3. Le terrorisme islamiste achève de plonger l’avenir de l’humanité dans une logique de la régression, aux nuisances fortement sous-estimées. Le néonazisme de l’intolérance et de la brutalité n’en est qu’à ses prémices ; le monde musulman, gouvernements et praticiens du culte confondus, prétend endiguer le péril par une série d’approches trompeuses où prévaut le déni. La plupart des Etats de la communauté islamique se débattent dans la contradiction d’éradiquer l’extrémisme violent, tout en appliquant ses lois et son programme. Entre autres cas, la persécution des objecteurs ainsi que le calvaire des associations féministes en Afrique du Nord et au Moyen Orient soulignent la distorsion tragique entre les sociétés islamisées et la modernité.

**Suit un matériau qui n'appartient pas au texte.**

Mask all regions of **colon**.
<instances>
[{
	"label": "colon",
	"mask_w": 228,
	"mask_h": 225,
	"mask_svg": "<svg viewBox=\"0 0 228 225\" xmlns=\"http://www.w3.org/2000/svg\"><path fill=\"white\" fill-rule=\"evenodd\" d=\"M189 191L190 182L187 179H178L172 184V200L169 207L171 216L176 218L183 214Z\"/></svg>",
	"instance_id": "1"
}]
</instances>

II. La Mauritanie d’aujourd’hui

1. Dans cette configuration aléatoire, la Mauritanie et son environnement régional subissent déjà le faix des deux dernières hypothèques et ne paraissent y opposer une réponse, ni d’anticipation, ni de traitement empirique. Notre pays navigue à vue, faute de vision au sommet de l’Etat et d’alternative parmi sa frange lettrée. Le fatalisme, la souplesse morale et la paresse consumériste maintiennent l’élite d’antan dans une attitude de conservation des acquis, sans élan, dépouillée du rêve et de l’imagination fertile qui alimentaient l’instinct séculaire de survie au milieu d’une nature de désolation.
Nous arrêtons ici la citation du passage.